(Telegraph) Hungry, ratty, angry: you must be ‘hangry’
By Nilufer Atik 1:00PM GMT 27 Feb 2015
Are you prone to making bad or rash decisions? Do you sometimes struggle to think clearly? You could be suffering from a new affliction
Researchers have discovered that being hungry and angry at the same time – “hangry” is the newly coined term – can drastically affect our decision-making skills. So much so that we are 62 per cent more likely to get things wrong.
The study, led by food psychologist Dr Christy Fergusson and commissioned by malt loaf makers Soreen, involved a series of clinical trials conducted on a group of men and women between their early 20s and mid-60s. The aim was to find out what makes people angry when they are hungry and how this affects cognitive function.

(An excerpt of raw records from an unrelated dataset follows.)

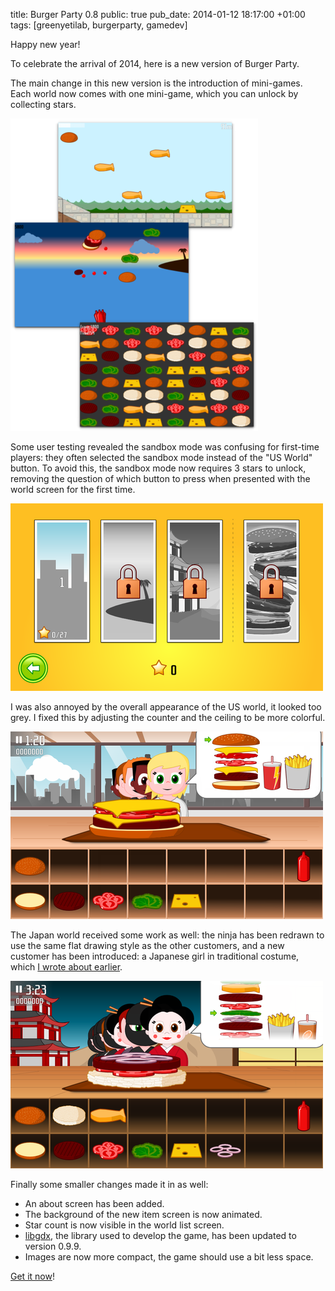 title: Burger Party 0.8
public: true
pub_date: 2014-01-12 18:17:00 +01:00
tags: [greenyetilab, burgerparty, gamedev]


Happy new year!

To celebrate the arrival of 2014, here is a new version of Burger Party.

The main change in this new version is the introduction of mini-games. Each world now comes with one mini-game, which you can unlock by collecting stars.

[![Mini games](/projects/burgerparty/0.8/thumb-minigames.png)](/projects/burgerparty/0.8/minigames.png)

Some user testing revealed the sandbox mode was confusing for first-time players: they often selected the sandbox mode instead of the "US World" button. To avoid this, the sandbox mode now requires 3 stars to unlock, removing the question of which button to press when presented with the world screen for the first time.

[![World Screen, first start](thumb-first-start.png)](first-start.png)

I was also annoyed by the overall appearance of the US world, it looked too grey. I fixed this by adjusting the counter and the ceiling to be more colorful.

[![More colorful counter](/projects/burgerparty/0.8/thumb-world-1.png)](/projects/burgerparty/0.8/world-1.png)

The Japan world received some work as well: the ninja has been redrawn to use the same flat drawing style as the other customers, and a new customer has been introduced: a Japanese girl in traditional costume, which [I wrote about earlier](/2013/japanese-girl).

[![Japanese girl](/projects/burgerparty/0.8/thumb-world-3.png)](/projects/burgerparty/0.8/world-3.png)

Finally some smaller changes made it in as well:

- An about screen has been added.
- The background of the new item screen is now animated.
- Star count is now visible in the world list screen.
- [libgdx][], the library used to develop the game, has been updated to version 0.9.9.
- Images are now more compact, the game should use a bit less space.

[Get it now](/projects/burgerparty/)!

[libgdx]: http://libgdx.badlogicgames.com/
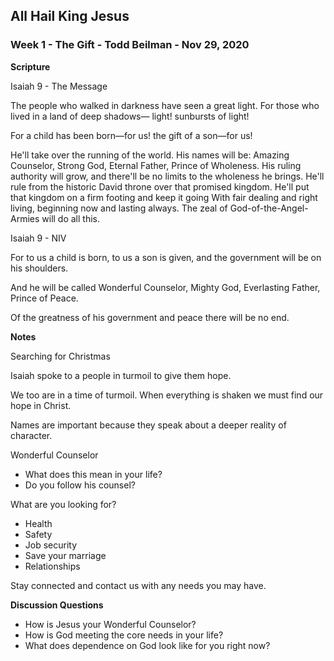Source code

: ## All Hail King Jesus

### Week 1 - The Gift - Todd Beilman  - Nov 29, 2020

**Scripture**

Isaiah 9 - The Message

The people who walked in darkness
    have seen a great light.
For those who lived in a land of deep shadows—
    light! sunbursts of light!

For a child has been born—for us!
    the gift of a son—for us!

He'll take over
    the running of the world.
His names will be: Amazing Counselor,
    Strong God,
Eternal Father,
    Prince of Wholeness.
His ruling authority will grow,
    and there'll be no limits to the wholeness he brings.
He'll rule from the historic David throne
    over that promised kingdom.
He'll put that kingdom on a firm footing
    and keep it going
With fair dealing and right living,
    beginning now and lasting always.
The zeal of God-of-the-Angel-Armies
    will do all this.
    
Isaiah 9 - NIV

For to us a child is born,
    to us a son is given,
    and the government will be on his shoulders.

And he will be called
    Wonderful Counselor, Mighty God,
    Everlasting Father, Prince of Peace.
 
Of the greatness of his government and peace
    there will be no end.
    
    
**Notes**

Searching for Christmas

Isaiah spoke to a people in turmoil to give them hope.

We too are in a time of turmoil.  When everything is shaken we must find our hope in Christ.

Names are important because they speak about a deeper reality of character.

Wonderful Counselor 

* What does this mean in your life?  
* Do you follow his counsel?

What are you looking for?

* Health
* Safety
* Job security
* Save your marriage
* Relationships

Stay connected and contact us with any needs you may have.


**Discussion Questions**

* How is Jesus your Wonderful Counselor?
* How is God meeting the core needs in your life?
* What does dependence on God look like for you right now?



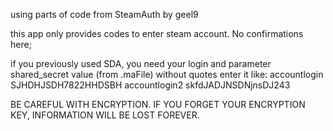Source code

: using parts of code from SteamAuth by geel9

this app only provides codes to enter steam account. No confirmations here;

if you previously used SDA, you need your login and parameter shared_secret value (from .maFile) without quotes
enter it like:
accountlogin SJHDHJSDH7822HHDSBH
accountlogin2 skfdJADJNSDNjnsDJ243

BE CAREFUL WITH ENCRYPTION. IF YOU FORGET YOUR ENCRYPTION KEY, INFORMATION WILL BE LOST FOREVER.
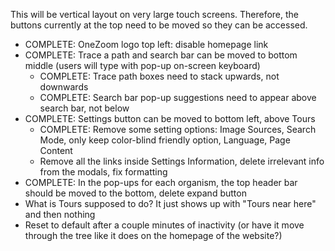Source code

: This will be vertical layout on very large touch screens. Therefore, the buttons currently at the top need to be moved so they can be accessed.
- COMPLETE: OneZoom logo top left: disable homepage link
- COMPLETE: Trace a path and search bar can be moved to bottom middle (users will type with pop-up on-screen keyboard)
    - COMPLETE: Trace path boxes need to stack upwards, not downwards
    - COMPLETE: Search bar pop-up suggestions need to appear above search bar, not below
- COMPLETE: Settings button can be moved to bottom left, above Tours
    - COMPLETE: Remove some setting options: Image Sources, Search Mode, only keep color-blind friendly option, Language, Page Content
    - Remove all the links inside Settings Information, delete irrelevant info from the modals, fix formatting
- COMPLETE: In the pop-ups for each organism, the top header bar should be moved to the bottom, delete expand button
- What is Tours supposed to do? It just shows up with "Tours near here" and then nothing
- Reset to default after a couple minutes of inactivity (or have it move through the tree like it does on the homepage of the website?)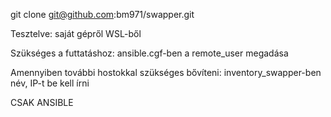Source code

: git clone git@github.com:bm971/swapper.git

Tesztelve: saját gépről WSL-ből

Szükséges a futtatáshoz: 
ansible.cgf-ben a remote_user megadása

Amennyiben további hostokkal szükséges bővíteni:
inventory_swapper-ben név, IP-t be kell írni

CSAK ANSIBLE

Initially, less than a third, 27 per cent, of participants who had gone for at least four hours without food managed to find the correct solutions to the problems. But after the snack break almost half, 48 per cent, could. Only 129 out of 480 questions were answered correctly while participants were hungry – compared with 231 questions while not hungry. Interestingly, female participants were found to respond best on a fuller stomach, with a 30 per cent improvement in their ability to make decisions after satisfying their hunger. Among men, this figure was 10 per cent.
The groups were also asked to rate their levels of irritation both before and after eating. Post-food, levels of annoyance dropped by 40 per cent. The participants also reported feeling calmer, happier, and more cooperative.
The findings back up the theory that a low level of blood sugar not only brings on mood swings, but can also cause even the most rational people to lose their ability to think clearly, meaning they might make rash and sometimes risky decisions.